Book vs Movie – Nightbitch

Women going feral is going viral, and feminine rage is trending. We love to see it, the rebellious feminist refusing to sit down and look pretty when her cup runneth over and instead surprises and delights the audience by acting out of character, challenging the norm and burning down the house she has been keeping.

Nightbitch is the sleepless mother pushed to her breaking point and quite literally going feral. The book of course going more in depth and detail, being much more literal than the movie. Proceed with caution as there may be spoilers ahead if you haven’t seen the movie or read the book and intend to do so.

Let’s begin with the stats:

The bookThe movie
Release date: July 20, 2021
Pages: 256

– Begins with introducing the mother as “Nightbitch” and calls her that through the whole movie.

– Takes the metamorphoses literally and takes it further and further.

-The husband has more presence.

– Flat storyline
Release date: December 6, 2024
Run time: 1h 39minutes

– Begins with a tired mother at bookbabies with her toddler and remains nameless throughout the movie.

– Alludes to the metamorposis without overdoing it

– The husband is mostly gone.

– Follows a story arch and ends with humor

It’s rare to like the movie better than the book, it’s almost like loving fries but hating potatoes! How is it possible? I don’t know, I don’t make the rules, but I know there are always exceptions to them.

The movie made some just decisions to cut through all the weird details and focus on the realistic story, and it benefitted from the trimming. And it being a short novel at only 256 pages, it could perhaps even had been a short story and not a full novel?

The movie is quite clear in it’s storytelling, the mother is exhausted and doing everything for the family while the father travels a lot for work and when he’s at home he displays textbook examples of weaponized incompetence. It’s almost as if the mother has two children! (How many times have we heard women we know refer to their husbands as their kids, am I right?)

The same dynamic doesn’t come across as well in the book, in fact, it is the mother who comes across as neglectful when the husband comes home to find their two-year old alone at home with only a dog as his babysitter. And the child is showing odd animal like behaviour that the father doesn’t like but that the mother nurtures. (I told you the book took the metamorphoses literally!)

The movie does a much better job at handling the metamorphoses, explained in extreme versions of what women can experience post partum, hairloss, hairgain, skin conditions, heightened senses etc. Amy Adams goes on runs and leads a pack of dogs, but we or the husband don’t literally see her sit around and lick her child. THAT’s TOO WEIRD! But the book goes there.

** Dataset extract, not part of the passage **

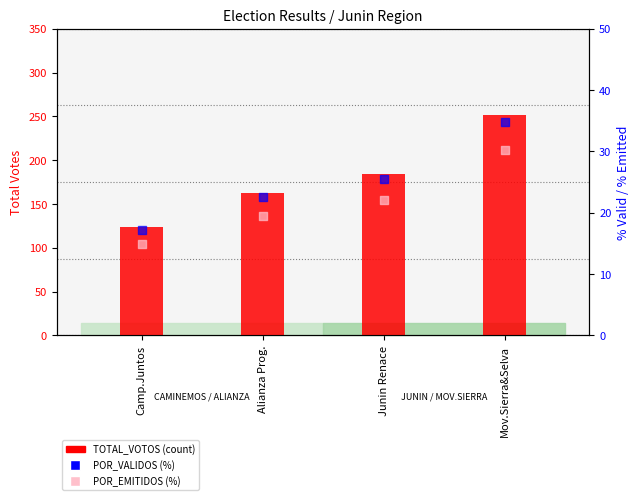

What is the total value across all series at Alianza Prog.?

205.1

The movie keeps it much more contained with Amy Adams as the perfect casting choice, and Scoot McNairy playing a complimentary unworthy husband. He played his part very well without being too annoying or aggressive, he was just flat, like many men are, oblivious. And Adams, throughout the movie was all of us mothers, snarling with anger due to exhaustion. She radiated as the Nightbitch and looked wilted and puffy as the daytime tried mother. If you’re thinking about having kids you would do well to watch this movie first and make sure you’re ready for this reality, because it really is just as the movie shows us – but not so much how the book describes it. But both do a deep dive into what stress does to women; how we can be at the finishing line to exhaustion and still find the energy – the nightbitch – in us to run another mile, and another one, and another one until we burn out. Adam’s was masterful at portraying both, even through a story that struggles a little to find the right balance of story and madness. It never really lands anywhere, but the ride is too good, you just can’t take your eyes off her.

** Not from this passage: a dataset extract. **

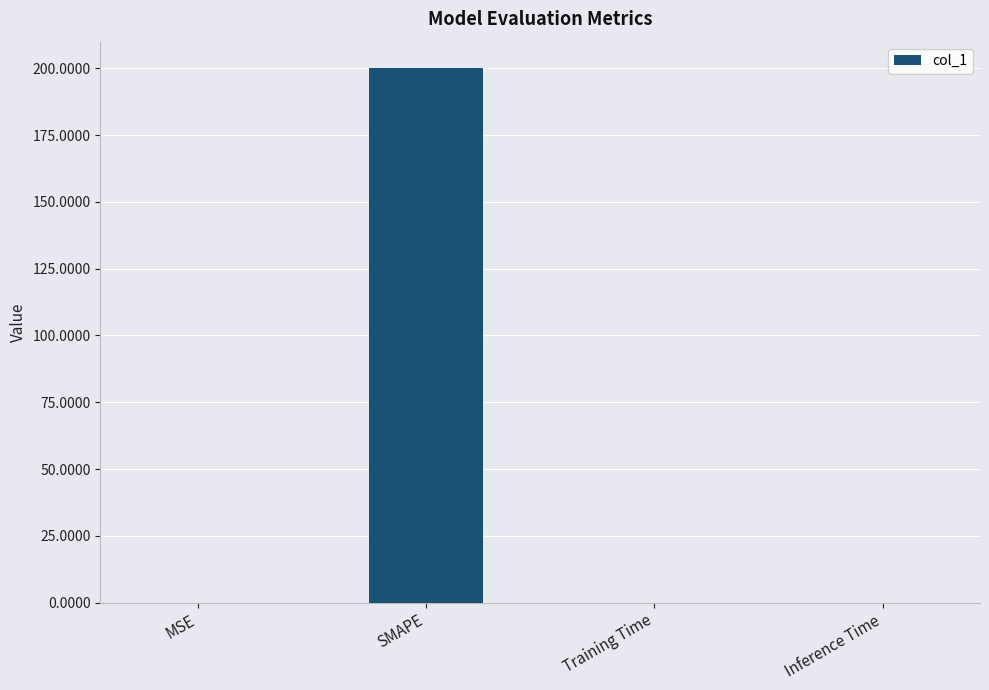

True or false: the data shows 0.0 at Training Time.

True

In the book the wife carves out space for herself and contemplates sleeping in the living room. In the movie, husband moves out to a sad single dad compound and learns just how hard parenting can be. But if you’re looking for a torturous scene where we can watch him really suffer, it doesn’t give us that. But does it ever really give us that in real life? Rarely. So it is what it is. He, of course, realizes his mistake and has to bow down at the marvelous creature his wife is. And they end up making the same mistake all over again – having another baby.